(Data section Opens)
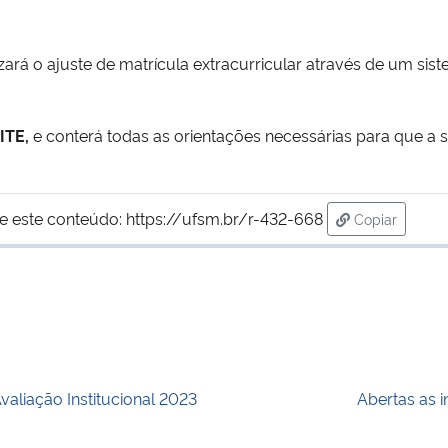
izará o ajuste de matrícula extracurricular através de um si
ITE,
e conterá todas as orientações necessárias para que a so
e este conteúdo:
https://ufsm.br/r-432-668
Copiar
para área de
valiação Institucional 2023
Abertas as 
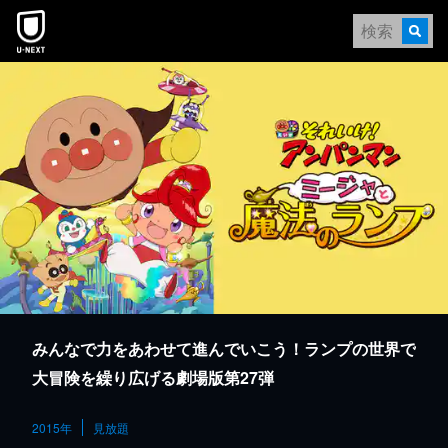
本文へスキップ
みんなで力をあわせて進んでいこう！ランプの世界で
大冒険を繰り広げる劇場版第27弾
2015年
見放題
(Data section Closes)
Work instructions: Every word of the data should be reproduced exactly; please omit any pictures.

Task output:
izará o ajuste de matrícula extracurricular através de um si
ITE,
e conterá todas as orientações necessárias para que a so
e este conteúdo:
https://ufsm.br/r-432-668
Copiar
para área de
valiação Institucional 2023
Abertas as 
本文へスキップ
みんなで力をあわせて進んでいこう！ランプの世界で
大冒険を繰り広げる劇場版第27弾
2015年
見放題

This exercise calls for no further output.